第128話 リーダー交代

「あとはハルとカツヒロだけか」


「でしたら、私のステータスから……」


 私は画面にステータスを表示して、皆さんに見えるように向きを変えました。


 ―――――


 プレイヤー名:ハル

 職業:魔法剣士 《マジックナイト》

 氷魔法レベル10、風魔法レベル5


 累計ステータス値14526

 体力 2083

 魔力 2684

 力  2306

 耐久 2422

 敏捷 2857

 魔耐 2174


 装備

 頭   【】

 体   【剣士の紫闘衣 《耐久+248、敏捷+49》】

 右手  【回治の剣 《力+308、与えた物理ダメージの5%体力回復》】

 左手  【ジェムストーンバックラー 《耐久+130、魔力+151》】

 腕   【】

 脚   【ネイビーラビットの靴 《敏捷+280》】

 装飾品 【韋駄天の指輪 《耐久+52、敏捷+260》】【】【】


 ―――――


 私のステータスを見られた後、皆さん固まっておられるのですが、何かマズい点でもあったのでしょうか……?

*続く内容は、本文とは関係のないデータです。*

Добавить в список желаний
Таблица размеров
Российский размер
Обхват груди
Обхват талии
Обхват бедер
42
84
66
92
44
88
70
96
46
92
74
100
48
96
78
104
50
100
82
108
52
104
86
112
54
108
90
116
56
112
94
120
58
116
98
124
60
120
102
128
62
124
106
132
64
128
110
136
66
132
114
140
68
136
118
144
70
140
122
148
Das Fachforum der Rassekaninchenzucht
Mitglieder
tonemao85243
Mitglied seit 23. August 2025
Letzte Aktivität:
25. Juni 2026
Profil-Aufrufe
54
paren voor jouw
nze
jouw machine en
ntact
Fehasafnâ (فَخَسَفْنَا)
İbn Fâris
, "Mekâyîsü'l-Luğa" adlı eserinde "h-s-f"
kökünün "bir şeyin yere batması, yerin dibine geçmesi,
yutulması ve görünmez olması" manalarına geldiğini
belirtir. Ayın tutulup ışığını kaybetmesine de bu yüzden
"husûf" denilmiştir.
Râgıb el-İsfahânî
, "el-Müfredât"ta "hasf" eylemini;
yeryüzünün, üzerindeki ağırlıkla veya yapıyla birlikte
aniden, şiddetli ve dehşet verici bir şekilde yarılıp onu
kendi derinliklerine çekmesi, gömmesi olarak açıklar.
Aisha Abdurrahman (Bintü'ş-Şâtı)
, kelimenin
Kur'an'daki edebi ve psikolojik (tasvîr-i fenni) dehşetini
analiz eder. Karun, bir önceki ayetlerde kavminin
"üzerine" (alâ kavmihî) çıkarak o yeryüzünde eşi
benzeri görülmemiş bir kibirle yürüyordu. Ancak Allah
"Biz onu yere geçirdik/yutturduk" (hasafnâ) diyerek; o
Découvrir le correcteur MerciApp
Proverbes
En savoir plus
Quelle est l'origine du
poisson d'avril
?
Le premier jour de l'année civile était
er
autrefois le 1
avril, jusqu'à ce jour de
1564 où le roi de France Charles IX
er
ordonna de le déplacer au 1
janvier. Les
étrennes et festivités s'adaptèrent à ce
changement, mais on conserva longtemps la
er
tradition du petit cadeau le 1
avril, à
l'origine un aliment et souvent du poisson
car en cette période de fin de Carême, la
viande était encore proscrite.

「ハル、今日から正式にこのパーティのリーダーはお前だ」


「か、カズさん!?それはどういう……」


「だって、ハルが一番累計ステータス値が高いからな。リーダーは一番強いヤツの方がいいだろ?」


「で、ですが、私はダメダメです!とてもリーダーなど……!」


「その辺りは俺もみんなも助けるようにするからさ。だから、頼む!引き受けてくれ!」


 あまりにも突然のことで、私もどう答えて良いのやらさっぱり分かりません……!


「ハル、引き受けたらどうだ?」


「お父さん?」


 突然肩に手が置かれ、誰かと思えばお父さんでした。


「こういうのは何事も経験だ。それに、頼まれてリーダーになるなんてめったにないことだぞ。そもそもメンバーからの信頼がないと回ってこないからな」


 何やら社会人経験の長いお父さんに言われると、本当にそう思えてくるのは何だか不思議でした。


 それに、周りを見回してみれば、皆さんが笑顔で頷いておられます。確かに、皆さんで支えてくださるのなら、リーダーを頑張ってやってみるのはアリなのかもしれません……!


「で、では!ありがたく引き受けさせていただきます!」


 ――ゴチン!


「あたた……」


 顔を上げると、頭を押さえているカズさんのお姿が!どうやら、頼む時に頭を下げたままだったカズさんに頭をぶつけてしまったようなのです!


「カズさん、ごめんなさい!」


「ああ、いや。大丈夫だ……痛みも少し引いてきた」


「な、なら良いのですが……!」


 カズさんは痛かったでしょうに私へと笑いかけてくださいました。ですが、笑顔を作れているのなら、大丈夫なのかとひとまずは安心することにしました。


 とはいえ、お父さんからは『おっちょこちょいなリーダーだ』と笑われてしまったのです……!


 確かにそうですが、リーダーとしておっちょこちょいなところは何とかしなければなりません!頑張ります!